Tyler Durden's picture

The primarily sovereign credit crunch in Europe, which has resulted in part due to the ECB's disastrous, and since reversed decision just like in 2008, to hike rates early in the year, only to go ahead and not only cut but expand its balance sheet by a record EUR 800 billion in the past six months, has finally started trickling down to the corporate, and more importantly financial levels, where as was just reported today, the broadest monetary aggregate, the M3, rose by a only 2.0% in November, dropping by a whopping 60 bps from October (keep in mind this is a huge amount on a number that is in the tens of trillions), which happened to be the biggest annualized contraction change since 2009. What is worse, and what confirms that the daily "near default" state Europe finds itself in every single day has sent shockwaves of uncertainty around the continent, is that the loans to private businesses grew at just a 1.7% rate in November, a plunge from October's 2.7% and missing expectations of 2.6% by a wide margin. Said otherwise, corporate credit (far more important than its sovereign equivalent) is being turned off. And as has been widely discussed without credit flowing, there is not only no growth, but the threat of imminent economic depression. Lastly, that this has happened even as the ECB's balance sheet has risen from EUR 1.9 trillion to $2.7 trillion in 6 months is truly humiliating from Trichet as none of the money he injected into the banks has made it to the broader public, and instead all has been used to prop up Europe's failing banks, something we know all too well here in the US.

A chart showing European M3, and the all too obvious downward inflection point:

And here is Reuters on the issue of why Europe is likely to not only lower rates to under 1.00% but also print, without sterilizing, thereby really dragging out the ghost of Weimar future out of the wheelbarrow boneyard.

Loans to private sector firms in the euro zone fell in November while growth in lending to households slowed, European Central Bank data showed on Thursday, adding to the case for an interest rate cut. The drop in funding to companies increased fears that the region faces a looming credit crunch, an issue of growing concern for the ECB as the worsening sovereign crisis makes firms and households increasingly wary about taking on debt, weighing on the economic outlook.

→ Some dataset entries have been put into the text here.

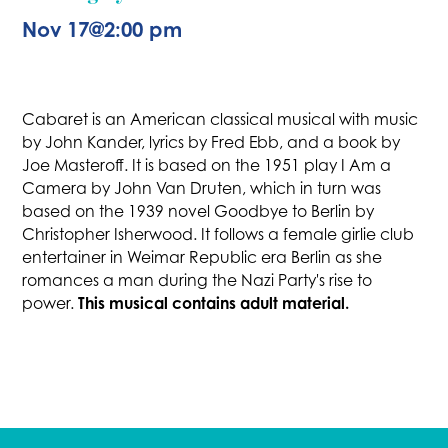
Nov 17
@
2:00 pm
Cabaret is an American classical musical with music
by John Kander, lyrics by Fred Ebb, and a book by
Joe Masteroff. It is based on the 1951 play I Am a
Camera by John Van Druten, which in turn was
based on the 1939 novel Goodbye to Berlin by
Christopher Isherwood. It follows a female girlie club
entertainer in Weimar Republic era Berlin as she
romances a man during the Nazi Party's rise to
This musical contains adult material.
power.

In an attempt to kick-start loan activity, the 17-country bloc's central bank conducted last week its first-ever three-year funding operation, which saw banks take up almost half a trillion euros. 

 

In November, loans to the private sector grew at a rate of 1.7 percent year on year, Thursday's data showed, coming in well below analysts' expectations of 2.6 percent and the 2.7 percent growth seen in October.

 

"They are a very soft set of numbers, Societe Generale economist James Nixon said. "If banks were to start to seriously shrink their balance sheets, that would be quite a significant negative for economic activity. The good news is we don't see that - yet."

 

The flow of loans to firms dropped by 7 billion euros after growing by a similar amount in October. The flow of mortgage loans rose by 8 billion euros after an 18 billion drop in October. The annual growth rate of mortgage loans remained at 3.0 percent.

 

Euro zone M3 money supply -- a more general measure of cash in the economy -- grew at an annual 2.0 percent in November, down from 2.6 in October and below expectations of 2.5 percent. Decreasing to 2.5 percent, the three-month moving average of M3 growth remains well below the ECB's reference rate of 4.5 percent, above which the bank sees dangers to medium-term price stability. Economists said the figures made it more likely the ECB would look to offer the struggling economy more support by cutting interest rates further from their current record low of 1.0 percent.

 

"The sharp slowdown in euro zone money supply growth in November reinforces belief that underlying euro zone inflationary pressures are easing and that the ECB has ample scope to cut interest rates again in the early months of 2012," IHS Global Insight economist Howard Archer said in a note to investors.

Of course, for anyone who thinks that Bernanke will let the ECB print alone, and send the EUR to parity with the USD, we have a CDO cubed collateralized by the Maginot line to sell them.